The problems at Laguna Honda were self-reported. They didn’t involve patient care.
Part of what’s going on is that the city put some folks in the hospital who were younger and had substance-abuse issues—because there was nowhere else for those patients to go except the streets. And some of them smuggled in drugs.
Not saying this is great, but it doesn’t rise to the level of putting 700 vulnerable people at risk of dying.

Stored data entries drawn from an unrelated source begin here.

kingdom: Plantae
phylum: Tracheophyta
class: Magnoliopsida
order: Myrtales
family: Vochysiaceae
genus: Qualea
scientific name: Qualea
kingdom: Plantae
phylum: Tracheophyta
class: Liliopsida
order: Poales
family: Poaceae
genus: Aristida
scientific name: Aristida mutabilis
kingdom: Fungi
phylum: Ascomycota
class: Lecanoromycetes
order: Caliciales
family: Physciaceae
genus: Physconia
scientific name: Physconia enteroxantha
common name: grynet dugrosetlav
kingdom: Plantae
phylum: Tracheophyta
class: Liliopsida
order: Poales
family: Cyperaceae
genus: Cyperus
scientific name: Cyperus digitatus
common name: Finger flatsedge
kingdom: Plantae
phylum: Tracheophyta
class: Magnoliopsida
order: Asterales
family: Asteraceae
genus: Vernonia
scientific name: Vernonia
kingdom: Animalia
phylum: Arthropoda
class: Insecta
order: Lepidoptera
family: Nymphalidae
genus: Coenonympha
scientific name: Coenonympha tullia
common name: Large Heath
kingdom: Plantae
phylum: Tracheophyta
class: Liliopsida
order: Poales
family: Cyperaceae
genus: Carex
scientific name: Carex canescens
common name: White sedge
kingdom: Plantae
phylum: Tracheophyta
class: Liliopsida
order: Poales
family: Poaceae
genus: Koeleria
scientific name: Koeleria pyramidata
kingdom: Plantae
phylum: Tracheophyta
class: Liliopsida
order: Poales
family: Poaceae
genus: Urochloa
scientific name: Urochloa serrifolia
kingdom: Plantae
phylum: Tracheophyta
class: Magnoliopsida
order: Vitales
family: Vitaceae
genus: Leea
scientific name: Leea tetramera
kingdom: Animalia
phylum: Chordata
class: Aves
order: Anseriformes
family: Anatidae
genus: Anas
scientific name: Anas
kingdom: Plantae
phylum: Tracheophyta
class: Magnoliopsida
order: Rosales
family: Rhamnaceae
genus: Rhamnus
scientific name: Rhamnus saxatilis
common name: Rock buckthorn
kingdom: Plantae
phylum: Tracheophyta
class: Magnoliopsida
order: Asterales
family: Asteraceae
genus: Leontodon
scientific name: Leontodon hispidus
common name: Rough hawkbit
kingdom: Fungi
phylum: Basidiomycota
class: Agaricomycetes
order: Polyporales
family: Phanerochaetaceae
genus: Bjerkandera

Some critics say Laguna Honda should be limited to the elderly and seriously disabled, and that the population the city moved in should never have been there. Let’s discuss that. But there is no indication that the existing patients were at risk of anything as serious as the risk of death that is part of discharge or relocation.
So here’s the question:
Why didn’t Newsom call Aragon and ask him to work with the city? Did they not realize the impact of their actions? Why did he let this go on so long before he called Becerra? Why were patients terrorized by a process that was cruel, unusual, and never needed to happen?
Laguna Honda can’t close. Not unless the city, state, and feds are ready to let hundreds of seniors and disabled people die, now and in the future. The city can and will fix these problems.
So why is this happening, when the governor could have stopped it months ago?
I know you’re busy, Gav. But now you have a serious crisis, when you could have avoided it with a little leadership.